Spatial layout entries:

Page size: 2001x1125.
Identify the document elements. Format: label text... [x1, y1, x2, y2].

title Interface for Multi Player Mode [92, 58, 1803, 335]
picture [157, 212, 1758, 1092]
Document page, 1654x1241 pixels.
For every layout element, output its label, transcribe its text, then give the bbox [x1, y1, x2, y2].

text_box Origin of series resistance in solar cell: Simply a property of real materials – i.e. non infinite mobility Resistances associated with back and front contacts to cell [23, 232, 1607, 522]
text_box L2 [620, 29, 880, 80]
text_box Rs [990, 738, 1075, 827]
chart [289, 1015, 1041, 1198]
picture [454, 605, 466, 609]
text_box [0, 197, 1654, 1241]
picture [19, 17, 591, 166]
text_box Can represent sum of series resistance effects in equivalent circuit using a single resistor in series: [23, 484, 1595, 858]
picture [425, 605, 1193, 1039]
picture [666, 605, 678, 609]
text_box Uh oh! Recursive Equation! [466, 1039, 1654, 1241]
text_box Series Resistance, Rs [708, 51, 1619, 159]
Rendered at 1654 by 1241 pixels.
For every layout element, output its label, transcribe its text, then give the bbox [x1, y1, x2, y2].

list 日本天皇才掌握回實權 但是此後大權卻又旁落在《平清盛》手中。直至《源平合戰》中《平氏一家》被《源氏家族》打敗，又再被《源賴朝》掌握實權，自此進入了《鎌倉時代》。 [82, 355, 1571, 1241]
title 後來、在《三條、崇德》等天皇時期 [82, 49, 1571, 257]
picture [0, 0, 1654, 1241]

# [Exercise goal]
Copy the lines of the data verbatim, beginning with the line that contains "Rendered at 1654 by 1241 pixels." and continuing through the end of the data, with both ends included.

# [The response]
Rendered at 1654 by 1241 pixels.
For every layout element, output its label, transcribe its text, then give the bbox [x1, y1, x2, y2].

list 日本天皇才掌握回實權 但是此後大權卻又旁落在《平清盛》手中。直至《源平合戰》中《平氏一家》被《源氏家族》打敗，又再被《源賴朝》掌握實權，自此進入了《鎌倉時代》。 [82, 355, 1571, 1241]
title 後來、在《三條、崇德》等天皇時期 [82, 49, 1571, 257]
picture [0, 0, 1654, 1241]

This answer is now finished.